**What to do:** With the pictures set aside, write out all of the data exactly as it stands.

Collected data entries:
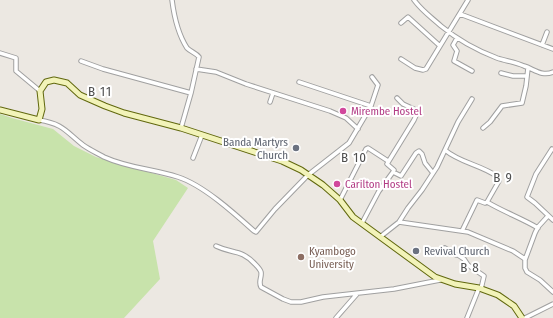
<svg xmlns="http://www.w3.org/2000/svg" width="553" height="318" font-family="'Fira Sans Condensed',sans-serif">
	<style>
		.grass { fill: #c8e3ab }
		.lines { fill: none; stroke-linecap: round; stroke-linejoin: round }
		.street-casing { stroke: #a0a0a0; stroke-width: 5.5 }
		.secondary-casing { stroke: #61680e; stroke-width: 7 }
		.street { stroke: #fff; stroke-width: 3.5 }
		.secondary { stroke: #f2f3b9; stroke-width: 5 }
		.hotel-dot { fill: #d1479c; stroke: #fff; stroke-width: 1.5 }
		.worship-dot { fill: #6b7280; stroke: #fff; stroke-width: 1.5 }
		.education-dot { fill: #8d6e63; stroke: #fff; stroke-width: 1.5 }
		.labels { text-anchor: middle; stroke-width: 4; stroke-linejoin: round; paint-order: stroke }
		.hotel-label { font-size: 11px; fill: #b23c85; stroke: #fff; text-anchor: start }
		.worship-label { font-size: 11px; fill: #5b616d; stroke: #fff; text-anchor: end }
		.education-label { font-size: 11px; fill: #785e54; stroke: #fff; text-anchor: start }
		.quarter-label { font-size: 13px; letter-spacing: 1px; fill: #4f4f4f; stroke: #fff }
	</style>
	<rect width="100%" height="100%" fill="#ece8e2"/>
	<path class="grass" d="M0 114 12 118 53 129 74 146 96 157 176 180 188 188 153 241 160 279 124 318H0Z"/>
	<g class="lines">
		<g class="street-casing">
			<path id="street" d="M172 0C174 16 178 34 187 48 191 52 196 53 199 57L191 93 181 128
				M414 0C422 11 431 17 441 26 458 40 476 50 497 58 506 61 515 62 524 66 534 69 542 77 553 72
				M460 14 553 49
				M401 23 408 17 440 46
				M457 38 453 45 457 51 454 61 472 71
				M542 45 547 32
				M0 53 16 58V71L40 91
				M401 59 415 68 423 70 426 69 468 0
				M81 61 103 69 191 93
				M196 69 216 72 246 84 330 111 346 118 358 129
				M501 73 513 76H527
				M299 82 371 106
				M397 98 403 104 418 111 414 120 387 164 394 170 393 172 401 176 416 153 419 151 422 154 425 163 433 173
				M270 102 273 93
				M39 120C64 124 66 132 83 145 90 150 97 153 104 157 128 168 153 169 178 177 203 185 234 213 254 231L256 232 275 209 308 175 349 143 371 106 378 85 372 77
				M483 128 490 122 502 106 522 103 526 86 528 68
				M552 149 536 174 527 197 535 203 553 220
				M445 150C460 163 482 165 498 177L499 181 487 202
				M193 158 202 135
				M340 200 366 149 368 148 388 161
				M548 216 538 227 535 233 525 260V268L527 272 540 280 553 292
				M399 222 468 232 513 251 525 259
				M362 223 379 191 393 172
				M462 231 477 200 485 203 487 202C504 212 521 218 538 228
				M380 237 399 222 408 208 422 190 437 167 458 122 472 99
				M216 246C233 254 241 249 255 264 257 266 260 269 261 272 262 278 258 281 261 287L283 299 291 302H301L323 297 394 289 440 280
				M445 248 456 255H458L464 259 468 265 484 276 481 289
				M336 318 357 294
				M467 318 479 288
				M525 318 553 304"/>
		</g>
		<g class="secondary-casing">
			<path id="secondary" d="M0 110 39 120 42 109 40 91 46 82 54 80 67 83 80 95 105 106 124 113 181 128 282 161 301 170 323 185 340 200 353 217 435 277 455 284 479 288 498 295 514 306 522 318"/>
		</g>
		<use href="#street" class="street"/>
		<use href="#secondary" class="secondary"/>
	</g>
	<g class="hotel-dot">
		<circle cx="343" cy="111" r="4"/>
		<circle cx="337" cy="184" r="4"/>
	</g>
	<g class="worship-dot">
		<circle cx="296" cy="148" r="4"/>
		<circle cx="416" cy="251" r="4"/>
	</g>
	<circle class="education-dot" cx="301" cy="257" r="4"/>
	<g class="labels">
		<g class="hotel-label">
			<text x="351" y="115">Mirembe Hostel</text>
			<text x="345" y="188">Carilton Hostel</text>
		</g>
		<g class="worship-label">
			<text x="288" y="146">Banda Martyrs<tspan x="288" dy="13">Church</tspan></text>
			<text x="424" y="255" text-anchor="start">Revival Church</text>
		</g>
		<g class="education-label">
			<text x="309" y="255">Kyambogo<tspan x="309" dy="13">University</tspan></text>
		</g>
		<g class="quarter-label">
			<text x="100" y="96">B 11</text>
			<text x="354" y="162">B 10</text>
			<text x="503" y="182">B 9</text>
			<text x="470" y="272">B 8</text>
		</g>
	</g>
</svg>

**Result:**
<svg xmlns="http://www.w3.org/2000/svg" width="553" height="318" font-family="'Fira Sans Condensed',sans-serif">
	<style>
		.grass { fill: #c8e3ab }
		.lines { fill: none; stroke-linecap: round; stroke-linejoin: round }
		.street-casing { stroke: #a0a0a0; stroke-width: 5.5 }
		.secondary-casing { stroke: #61680e; stroke-width: 7 }
		.street { stroke: #fff; stroke-width: 3.5 }
		.secondary { stroke: #f2f3b9; stroke-width: 5 }
		.hotel-dot { fill: #d1479c; stroke: #fff; stroke-width: 1.5 }
		.worship-dot { fill: #6b7280; stroke: #fff; stroke-width: 1.5 }
		.education-dot { fill: #8d6e63; stroke: #fff; stroke-width: 1.5 }
		.labels { text-anchor: middle; stroke-width: 4; stroke-linejoin: round; paint-order: stroke }
		.hotel-label { font-size: 11px; fill: #b23c85; stroke: #fff; text-anchor: start }
		.worship-label { font-size: 11px; fill: #5b616d; stroke: #fff; text-anchor: end }
		.education-label { font-size: 11px; fill: #785e54; stroke: #fff; text-anchor: start }
		.quarter-label { font-size: 13px; letter-spacing: 1px; fill: #4f4f4f; stroke: #fff }
	</style>
	<rect width="100%" height="100%" fill="#ece8e2"/>
	<path class="grass" d="M0 114 12 118 53 129 74 146 96 157 176 180 188 188 153 241 160 279 124 318H0Z"/>
	<g class="lines">
		<g class="street-casing">
			<path id="street" d="M172 0C174 16 178 34 187 48 191 52 196 53 199 57L191 93 181 128
				M414 0C422 11 431 17 441 26 458 40 476 50 497 58 506 61 515 62 524 66 534 69 542 77 553 72
				M460 14 553 49
				M401 23 408 17 440 46
				M457 38 453 45 457 51 454 61 472 71
				M542 45 547 32
				M0 53 16 58V71L40 91
				M401 59 415 68 423 70 426 69 468 0
				M81 61 103 69 191 93
				M196 69 216 72 246 84 330 111 346 118 358 129
				M501 73 513 76H527
				M299 82 371 106
				M397 98 403 104 418 111 414 120 387 164 394 170 393 172 401 176 416 153 419 151 422 154 425 163 433 173
				M270 102 273 93
				M39 120C64 124 66 132 83 145 90 150 97 153 104 157 128 168 153 169 178 177 203 185 234 213 254 231L256 232 275 209 308 175 349 143 371 106 378 85 372 77
				M483 128 490 122 502 106 522 103 526 86 528 68
				M552 149 536 174 527 197 535 203 553 220
				M445 150C460 163 482 165 498 177L499 181 487 202
				M193 158 202 135
				M340 200 366 149 368 148 388 161
				M548 216 538 227 535 233 525 260V268L527 272 540 280 553 292
				M399 222 468 232 513 251 525 259
				M362 223 379 191 393 172
				M462 231 477 200 485 203 487 202C504 212 521 218 538 228
				M380 237 399 222 408 208 422 190 437 167 458 122 472 99
				M216 246C233 254 241 249 255 264 257 266 260 269 261 272 262 278 258 281 261 287L283 299 291 302H301L323 297 394 289 440 280
				M445 248 456 255H458L464 259 468 265 484 276 481 289
				M336 318 357 294
				M467 318 479 288
				M525 318 553 304"/>
		</g>
		<g class="secondary-casing">
			<path id="secondary" d="M0 110 39 120 42 109 40 91 46 82 54 80 67 83 80 95 105 106 124 113 181 128 282 161 301 170 323 185 340 200 353 217 435 277 455 284 479 288 498 295 514 306 522 318"/>
		</g>
		<use href="#street" class="street"/>
		<use href="#secondary" class="secondary"/>
	</g>
	<g class="hotel-dot">
		<circle cx="343" cy="111" r="4"/>
		<circle cx="337" cy="184" r="4"/>
	</g>
	<g class="worship-dot">
		<circle cx="296" cy="148" r="4"/>
		<circle cx="416" cy="251" r="4"/>
	</g>
	<circle class="education-dot" cx="301" cy="257" r="4"/>
	<g class="labels">
		<g class="hotel-label">
			<text x="351" y="115">Mirembe Hostel</text>
			<text x="345" y="188">Carilton Hostel</text>
		</g>
		<g class="worship-label">
			<text x="288" y="146">Banda Martyrs<tspan x="288" dy="13">Church</tspan></text>
			<text x="424" y="255" text-anchor="start">Revival Church</text>
		</g>
		<g class="education-label">
			<text x="309" y="255">Kyambogo<tspan x="309" dy="13">University</tspan></text>
		</g>
		<g class="quarter-label">
			<text x="100" y="96">B 11</text>
			<text x="354" y="162">B 10</text>
			<text x="503" y="182">B 9</text>
			<text x="470" y="272">B 8</text>
		</g>
	</g>
</svg>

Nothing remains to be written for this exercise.